**Written instruction 1**
Copy the part of the piece on China's National People's Congress from "Interestingly, the Premier’s" to "7% in 2020.".
**Written instruction 2**
In the piece on China's National People's Congress, what was the CPI inflation target set at, and what was it in 2012?

**Passage shown**
Key Messages from China's National People's Congress

  • The policy themes on the macroeconomic stance and structural issues presented at China’s National People’s Congress are in line with our expectations. They indicate no major change in thinking about the macro stance or in the direction or speed of reforms.
 
  • The (outgoing) Premier Wen Jiabao, the National Development and Research Commission, and the Ministry of Finance submitted work reports containing the government’s view on the economy, and the objectives and plans for economic policy in 2013.
 
Key Macro Numbers
As we expected, the official GDP growth target remained at 7.5%. This is a soft target. We think it should be easily achieved and that in reality the government expects growth to be higher.
 
Indeed, despite the increased emphasis on the quality of growth and adjustment of the pattern of growth, the PM’s report underlines the continued need for “development”, as in growth.
 
Interestingly, the Premier’s report noted that “we must ensure that economic growth is in accord with the potential growth rate . . . and the bearing capacity of resources and the environment.”
 
This sensible statement could be interpreted as a warning not to aim for unrealistically high growth, but also not to aim too low. As a benchmark, in our view, China’s potential growth is now around 8.5%, to moderate to around 7% in 2020.
 
The target for CPI inflation was set at 3.5%, after 4.0% in 2012. Despite a pick-up in CPI inflation because of higher food prices, the work reports did not signal major concern about this.

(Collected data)
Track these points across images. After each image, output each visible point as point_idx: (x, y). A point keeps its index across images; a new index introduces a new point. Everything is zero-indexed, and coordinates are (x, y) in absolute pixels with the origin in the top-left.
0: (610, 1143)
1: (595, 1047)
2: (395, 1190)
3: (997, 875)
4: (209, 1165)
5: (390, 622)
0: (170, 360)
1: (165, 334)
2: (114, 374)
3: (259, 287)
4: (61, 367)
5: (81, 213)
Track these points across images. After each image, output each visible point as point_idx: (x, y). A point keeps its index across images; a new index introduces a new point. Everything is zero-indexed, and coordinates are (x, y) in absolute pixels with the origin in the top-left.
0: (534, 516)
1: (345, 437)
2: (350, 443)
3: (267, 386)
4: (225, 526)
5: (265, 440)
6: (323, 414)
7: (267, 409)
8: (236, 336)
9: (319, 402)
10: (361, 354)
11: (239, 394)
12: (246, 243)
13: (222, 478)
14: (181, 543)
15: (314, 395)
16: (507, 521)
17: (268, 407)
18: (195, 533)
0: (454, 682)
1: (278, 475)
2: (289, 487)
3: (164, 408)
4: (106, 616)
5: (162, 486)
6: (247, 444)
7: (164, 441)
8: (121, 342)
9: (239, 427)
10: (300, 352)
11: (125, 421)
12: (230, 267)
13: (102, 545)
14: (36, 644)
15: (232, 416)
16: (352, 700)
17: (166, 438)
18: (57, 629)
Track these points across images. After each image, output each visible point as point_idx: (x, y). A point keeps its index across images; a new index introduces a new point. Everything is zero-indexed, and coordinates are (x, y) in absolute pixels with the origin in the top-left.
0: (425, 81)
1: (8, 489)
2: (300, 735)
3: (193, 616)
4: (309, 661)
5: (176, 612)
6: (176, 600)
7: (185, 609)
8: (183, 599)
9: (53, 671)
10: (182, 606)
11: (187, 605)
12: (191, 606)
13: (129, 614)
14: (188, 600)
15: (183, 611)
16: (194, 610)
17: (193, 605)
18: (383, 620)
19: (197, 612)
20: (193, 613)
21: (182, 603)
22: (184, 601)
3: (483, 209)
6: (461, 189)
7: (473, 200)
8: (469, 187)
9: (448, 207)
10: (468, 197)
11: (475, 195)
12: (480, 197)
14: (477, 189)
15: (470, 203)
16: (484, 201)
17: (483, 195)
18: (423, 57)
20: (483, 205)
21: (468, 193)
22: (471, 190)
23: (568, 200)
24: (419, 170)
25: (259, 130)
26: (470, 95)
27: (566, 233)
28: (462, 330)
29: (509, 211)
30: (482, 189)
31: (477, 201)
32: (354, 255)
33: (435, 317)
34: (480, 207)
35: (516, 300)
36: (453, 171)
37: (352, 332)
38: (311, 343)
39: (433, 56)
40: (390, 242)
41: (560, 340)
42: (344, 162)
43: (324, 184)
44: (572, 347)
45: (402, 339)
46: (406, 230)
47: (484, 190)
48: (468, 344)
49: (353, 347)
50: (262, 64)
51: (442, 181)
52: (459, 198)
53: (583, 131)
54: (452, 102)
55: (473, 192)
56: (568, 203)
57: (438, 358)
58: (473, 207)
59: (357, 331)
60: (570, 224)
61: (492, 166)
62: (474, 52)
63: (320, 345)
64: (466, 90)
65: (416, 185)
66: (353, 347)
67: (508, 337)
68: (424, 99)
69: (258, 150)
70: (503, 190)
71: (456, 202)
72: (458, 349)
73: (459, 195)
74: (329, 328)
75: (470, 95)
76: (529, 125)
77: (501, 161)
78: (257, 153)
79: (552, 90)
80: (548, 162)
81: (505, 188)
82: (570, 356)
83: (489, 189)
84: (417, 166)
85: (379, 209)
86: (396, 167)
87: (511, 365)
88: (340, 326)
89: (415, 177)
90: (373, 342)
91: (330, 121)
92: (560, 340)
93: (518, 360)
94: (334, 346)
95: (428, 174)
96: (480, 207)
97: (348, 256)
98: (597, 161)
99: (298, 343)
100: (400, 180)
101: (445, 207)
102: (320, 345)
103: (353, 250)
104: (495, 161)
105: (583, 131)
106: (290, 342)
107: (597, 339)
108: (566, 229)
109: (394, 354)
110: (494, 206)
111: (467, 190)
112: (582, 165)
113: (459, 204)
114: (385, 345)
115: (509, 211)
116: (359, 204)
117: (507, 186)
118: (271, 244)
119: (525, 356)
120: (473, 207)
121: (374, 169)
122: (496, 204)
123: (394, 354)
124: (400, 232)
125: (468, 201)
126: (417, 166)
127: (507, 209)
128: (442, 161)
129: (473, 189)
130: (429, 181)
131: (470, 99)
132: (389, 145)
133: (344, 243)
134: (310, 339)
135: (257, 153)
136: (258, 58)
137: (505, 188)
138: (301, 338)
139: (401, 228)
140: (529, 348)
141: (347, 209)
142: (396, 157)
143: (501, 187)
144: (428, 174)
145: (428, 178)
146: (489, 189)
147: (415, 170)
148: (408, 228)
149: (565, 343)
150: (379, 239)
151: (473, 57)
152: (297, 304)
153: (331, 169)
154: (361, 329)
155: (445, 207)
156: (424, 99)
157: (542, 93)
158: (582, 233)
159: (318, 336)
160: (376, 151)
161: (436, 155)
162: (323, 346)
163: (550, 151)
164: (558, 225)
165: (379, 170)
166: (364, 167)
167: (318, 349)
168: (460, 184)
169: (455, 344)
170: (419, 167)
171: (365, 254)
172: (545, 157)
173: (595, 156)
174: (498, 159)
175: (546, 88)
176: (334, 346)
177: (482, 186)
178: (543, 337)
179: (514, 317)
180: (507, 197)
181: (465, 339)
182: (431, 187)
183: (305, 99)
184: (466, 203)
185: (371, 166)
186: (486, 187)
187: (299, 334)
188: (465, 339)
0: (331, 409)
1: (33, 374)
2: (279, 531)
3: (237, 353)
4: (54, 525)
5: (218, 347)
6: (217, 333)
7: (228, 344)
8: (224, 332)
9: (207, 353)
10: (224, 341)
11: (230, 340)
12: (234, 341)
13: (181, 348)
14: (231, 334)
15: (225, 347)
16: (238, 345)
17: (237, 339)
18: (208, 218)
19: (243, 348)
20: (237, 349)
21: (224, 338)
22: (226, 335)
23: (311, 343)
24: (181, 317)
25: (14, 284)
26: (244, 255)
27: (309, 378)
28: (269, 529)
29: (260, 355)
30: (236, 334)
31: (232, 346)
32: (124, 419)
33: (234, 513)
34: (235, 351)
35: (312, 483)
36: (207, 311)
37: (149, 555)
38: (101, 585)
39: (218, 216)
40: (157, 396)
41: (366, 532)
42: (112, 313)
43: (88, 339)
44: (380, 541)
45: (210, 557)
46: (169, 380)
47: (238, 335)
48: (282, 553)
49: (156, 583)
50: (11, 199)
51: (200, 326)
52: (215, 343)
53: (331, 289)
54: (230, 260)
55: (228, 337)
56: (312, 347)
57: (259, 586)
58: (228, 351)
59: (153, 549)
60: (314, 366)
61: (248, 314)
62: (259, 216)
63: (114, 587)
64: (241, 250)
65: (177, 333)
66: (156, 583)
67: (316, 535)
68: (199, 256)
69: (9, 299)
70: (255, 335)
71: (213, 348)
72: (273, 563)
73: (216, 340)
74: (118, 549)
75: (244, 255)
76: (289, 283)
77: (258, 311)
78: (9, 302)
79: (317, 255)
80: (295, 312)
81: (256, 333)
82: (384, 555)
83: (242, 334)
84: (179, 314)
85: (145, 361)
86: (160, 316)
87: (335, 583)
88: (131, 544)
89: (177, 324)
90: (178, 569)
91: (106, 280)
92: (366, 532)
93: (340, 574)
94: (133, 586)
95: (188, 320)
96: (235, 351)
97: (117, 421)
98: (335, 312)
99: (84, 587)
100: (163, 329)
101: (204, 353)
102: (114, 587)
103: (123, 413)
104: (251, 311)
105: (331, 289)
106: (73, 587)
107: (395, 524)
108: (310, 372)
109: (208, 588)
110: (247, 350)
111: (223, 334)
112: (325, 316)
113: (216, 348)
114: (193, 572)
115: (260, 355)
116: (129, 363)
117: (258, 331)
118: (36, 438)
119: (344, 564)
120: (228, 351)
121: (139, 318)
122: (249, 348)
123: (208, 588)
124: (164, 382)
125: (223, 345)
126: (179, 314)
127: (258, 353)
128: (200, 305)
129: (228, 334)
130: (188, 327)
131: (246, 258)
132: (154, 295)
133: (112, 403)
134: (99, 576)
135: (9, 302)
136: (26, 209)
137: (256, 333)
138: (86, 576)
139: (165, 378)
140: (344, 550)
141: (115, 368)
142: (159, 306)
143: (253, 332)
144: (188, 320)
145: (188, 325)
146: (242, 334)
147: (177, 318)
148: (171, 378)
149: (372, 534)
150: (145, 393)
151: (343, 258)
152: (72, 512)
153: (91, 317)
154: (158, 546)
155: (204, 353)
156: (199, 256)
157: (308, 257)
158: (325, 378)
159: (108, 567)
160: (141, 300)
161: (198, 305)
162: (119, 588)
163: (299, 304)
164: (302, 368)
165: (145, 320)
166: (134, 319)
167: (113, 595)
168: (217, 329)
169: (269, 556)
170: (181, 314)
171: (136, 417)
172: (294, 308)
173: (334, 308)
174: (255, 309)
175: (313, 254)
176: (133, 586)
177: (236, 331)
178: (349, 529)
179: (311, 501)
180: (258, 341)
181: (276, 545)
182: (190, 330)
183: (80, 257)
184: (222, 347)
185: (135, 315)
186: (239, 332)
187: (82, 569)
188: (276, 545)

**Problem solution 1**
Interestingly, the Premier’s report noted that “we must ensure that economic growth is in accord with the potential growth rate . . . and the bearing capacity of resources and the environment.”
 
This sensible statement could be interpreted as a warning not to aim for unrealistically high growth, but also not to aim too low. As a benchmark, in our view, China’s potential growth is now around 8.5%, to moderate to around 7% in 2020.

**Problem solution 2**
It was set at 3.5%, down from 4.0% in 2012.